I've been a little... lazy the past few weeks so I thought I'd get a head start on this week's blog post. Today in class we talked about Sudhir Venkatesh's Gang Leader for a Day and how his view of conducting a sociological experiment was so different from others in his field. I think that the best part about what he was doing was the fact that doing a simple study just wasn't enough for him to get the kind of perspective he was looking for, so he tried his own way. He tried something different, and it worked.

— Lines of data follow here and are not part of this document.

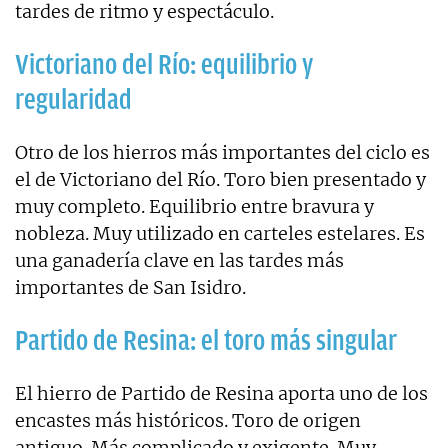
tardes de ritmo y espectáculo.
Victoriano del Río: equilibrio y
regularidad
Otro de los hierros más importantes del ciclo es
el de Victoriano del Río. Toro bien presentado y
muy completo. Equilibrio entre bravura y
nobleza. Muy utilizado en carteles estelares. Es
una ganadería clave en las tardes más
importantes de San Isidro.
Partido de Resina: el toro más singular
El hierro de Partido de Resina aporta uno de los
encastes más históricos. Toro de origen
antiguo. Más complicado y exigente. Muy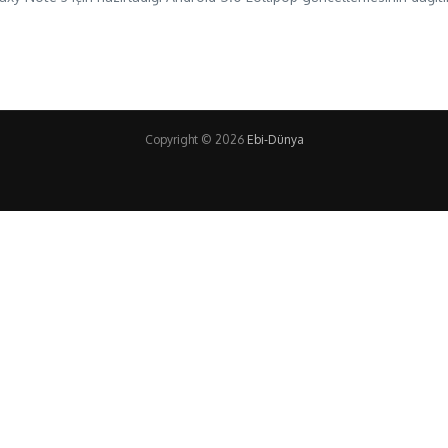
Copyright © 2026
Ebi-Dünya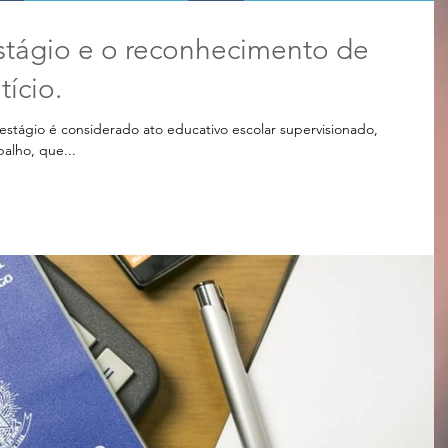
stágio e o reconhecimento de
ício.
 estágio é considerado ato educativo escolar supervisionado,
alho, que...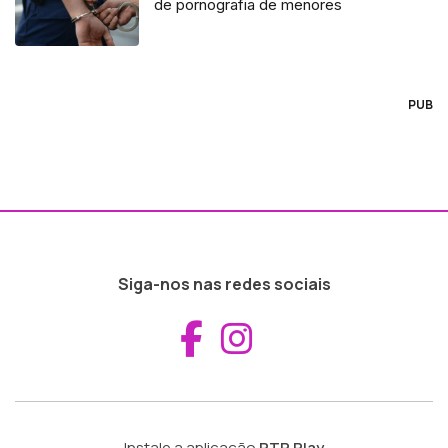
de pornografia de menores
PUB
Siga-nos nas redes sociais
Aceder ao Fac
Aceder ao I
Instale a aplicação
RTP Play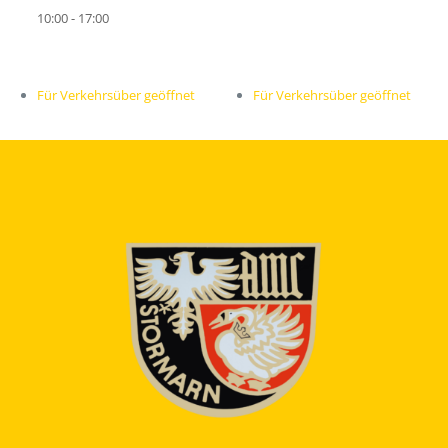
10:00 - 17:00
Für Verkehrsüber geöffnet
Für Verkehrsüber geöffnet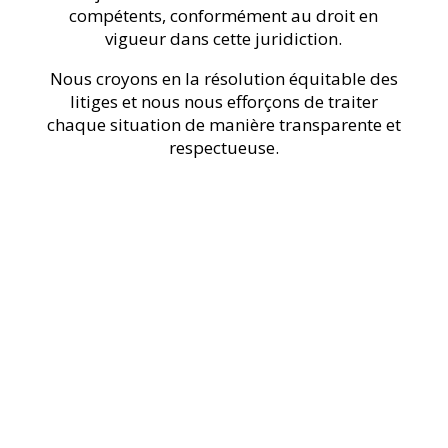
compétents
, conformément au droit en
vigueur dans cette juridiction.
Nous croyons en la résolution équitable des
litiges et nous nous efforçons de traiter
chaque situation de manière transparente et
respectueuse.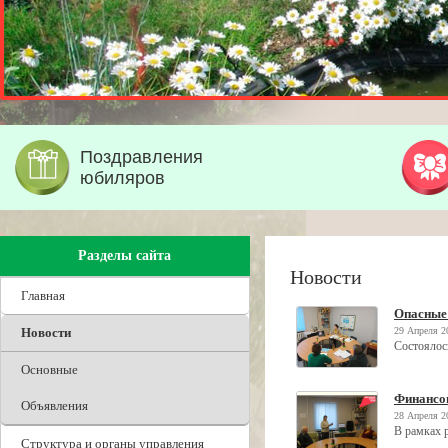
Поздравления
юбиляров
Разделы сайта
Новости
Главная
Опасные
Новости
29 Апреля 2
Состоялось
Основные
Финансо
Объявления
28 Апреля 2
В рамках 
Структура и органы управления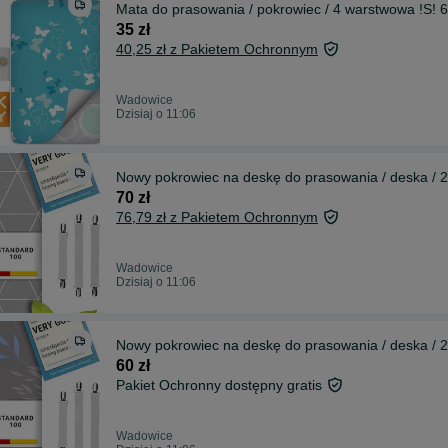
Mata do prasowania / pokrowiec / 4 warstwowa !S!
35 zł
40,25 zł z Pakietem Ochronnym
Wadowice
Dzisiaj o 11:06
Nowy pokrowiec na deskę do prasowania / deska / 
70 zł
76,79 zł z Pakietem Ochronnym
Wadowice
Dzisiaj o 11:06
Nowy pokrowiec na deskę do prasowania / deska /
60 zł
Pakiet Ochronny dostępny gratis
Wadowice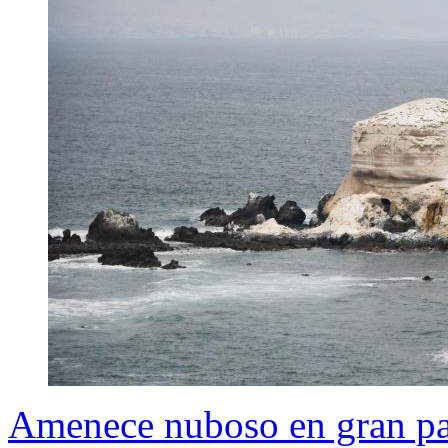
Amenece nuboso en gran part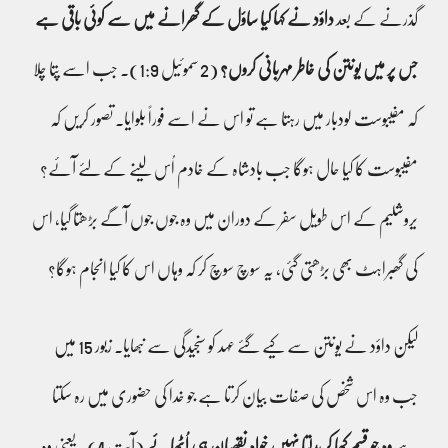
گذرنے کے بعد
داؤد نے کہا کیا ساؤل کے گھرانے میں سے کوئی باقی ہے
جس پر میں یونتن کی خاطر مہربانی کروں؟
(2 سموئیل 1:9)۔ جب اسے پتا چلا
کہ مفیبوست لودبار میں رہتا ہے تو اس نے اسے فوراً بلوایا۔ تصور کریں کہ
مفیبوست کا کیا حال ہوگا جب بادشاہ کے خادم اُس لینے کے لئے آئے؟
یروشلیم کے اس طویل سفر کے دوران میں وہ جوں جوں آگے بڑھتا گیا، اس
کی گھبراہٹ بھی بڑھتی گئی، یہ سوچ سوچ کر کہ وہاں اس کا کیا انجام ہوگا؟
لیکن داؤد نے یونتن سے کیے گئے عہد کو سنجیدگی سے نبھایا۔ زبور 15 میں
جب وہ اس شخص کی صفات بیان کرتا ہے جو خدا کی حضوری میں رہ سکتا
ہے
وہ جو قسم کھا کر بدلتا نہیں خواہ نقصان ہی اُٹھائے
(آیت 4)۔ یعنی وہ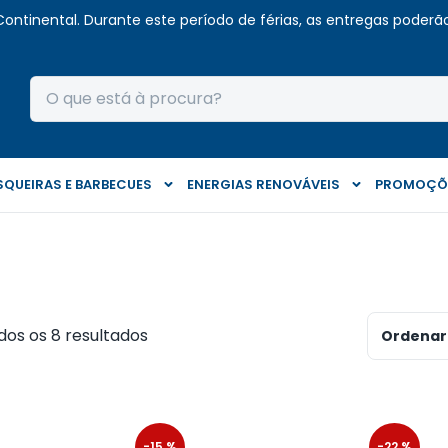
Continental. Durante este período de férias, as entregas poderão 
QUEIRAS E BARBECUES
ENERGIAS RENOVÁVEIS
PROMOÇÕ
dos os 8 resultados
Ordenar 
-15 %
-22 %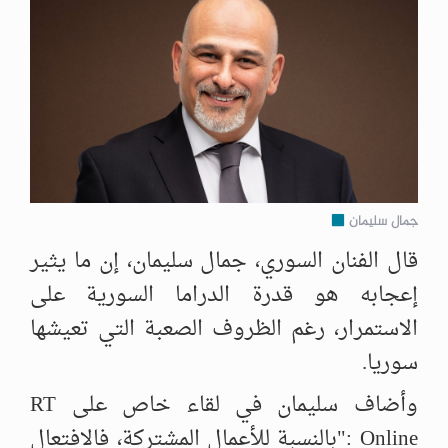
جمال سليمان
قال الفنان السوري، جمال سليمان، إن ما يثير
إعجابه هو قدرة الدراما السورية على
الاستمرار، رغم الظروف الصعبة التي تعيشها
سوريا.
وأضاف سليمان في لقاء خاص على RT
Online :"بالنسبة للأعمال المشتركة، فالافتعال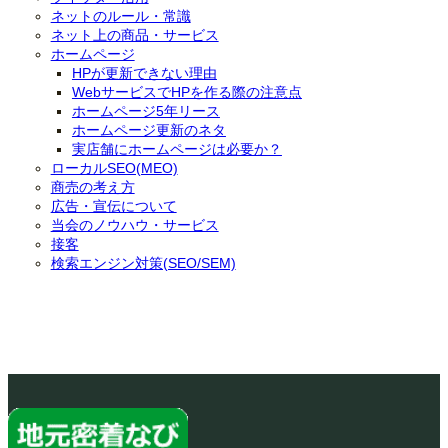
ネットのルール・常識
ネット上の商品・サービス
ホームページ
HPが更新できない理由
WebサービスでHPを作る際の注意点
ホームページ5年リース
ホームページ更新のネタ
実店舗にホームページは必要か？
ローカルSEO(MEO)
商売の考え方
広告・宣伝について
当会のノウハウ・サービス
接客
検索エンジン対策(SEO/SEM)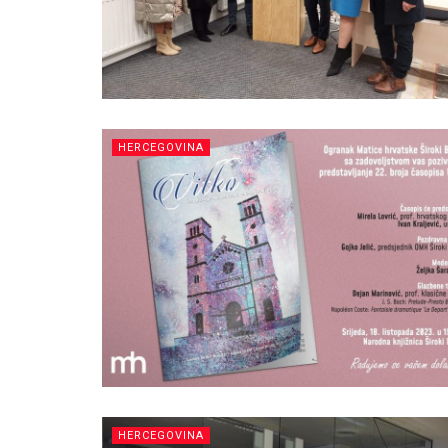
HERCEGOVINA
HERCEGOVINA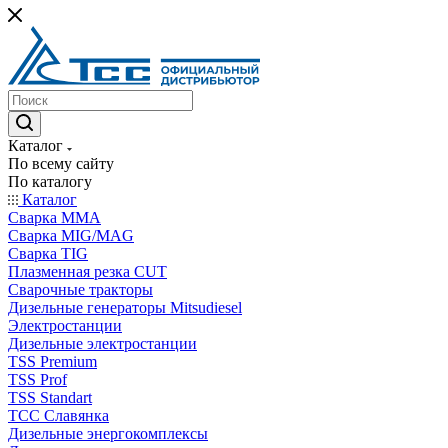
Каталог
По всему сайту
По каталогу
Каталог
Сварка MMA
Сварка MIG/MAG
Сварка TIG
Плазменная резка CUT
Сварочные тракторы
Дизельные генераторы Mitsudiesel
Электростанции
Дизельные электростанции
TSS Premium
TSS Prof
TSS Standart
ТСС Славянка
Дизельные энергокомплексы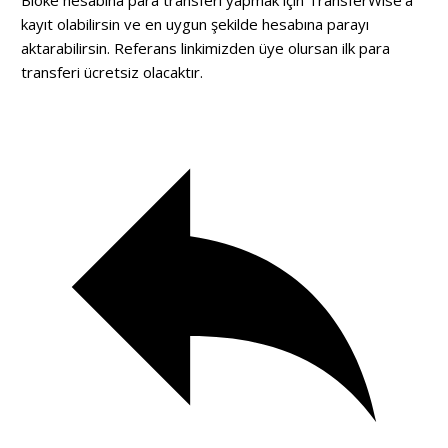
kayıt olabilirsin ve en uygun şekilde hesabına parayı
aktarabilirsin. Referans
linkimizden
üye olursan ilk para
transferi ücretsiz olacaktır.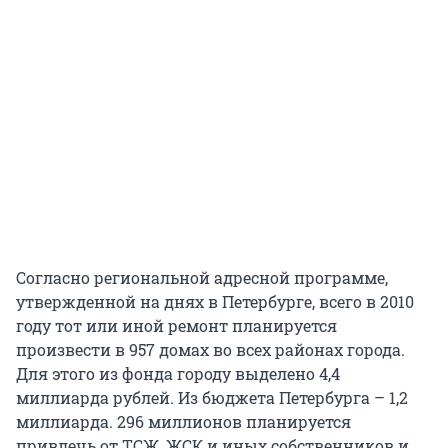
Согласно региональной адресной программе,
утвержденной на днях в Петербурге, всего в 2010
году тот или иной ремонт планируется
произвести в 957 домах во всех районах города.
Для этого из фонда городу выделено 4,4
миллиарда рублей. Из бюджета Петербурга – 1,2
миллиарда. 296 миллионов планируется
привлечь от ТСЖ, ЖСК и иных собственников и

I think that for so many people, having a one and only way of doing something works, but for me, that isn't always the case. I've always found it funny when in math class the teacher will finish going over how to do a practice problem and there's always at least one kid in the class who raises his hand and says the classic line, "I did it a different way." There's always the sideways glances and the here we go again kind of looks, and I always wonder why. The social construction of reality in our classrooms is that there is one way of doing things, the right way. I think that at least 80% of the time that is completely ridiculous. We look at the people who do things differently as being strange, as being abnormal, but if it works for them, why shouldn't they be able to use their way? Who are we to decide that the way that someone else solved a problem is wrong? Venkatesh wanted to see how the reality in the poor neighborhoods around him was constructed by the people who lived there, and how their sociological imagination was affected. In a way, by doing something radical he was able to come to a conclusion that he probably would not have come to through the course of what would be considered "normal." His abnormal approach to the people living in those areas was considered strange, but for him it worked.
Maybe we should give that kid in math class a break.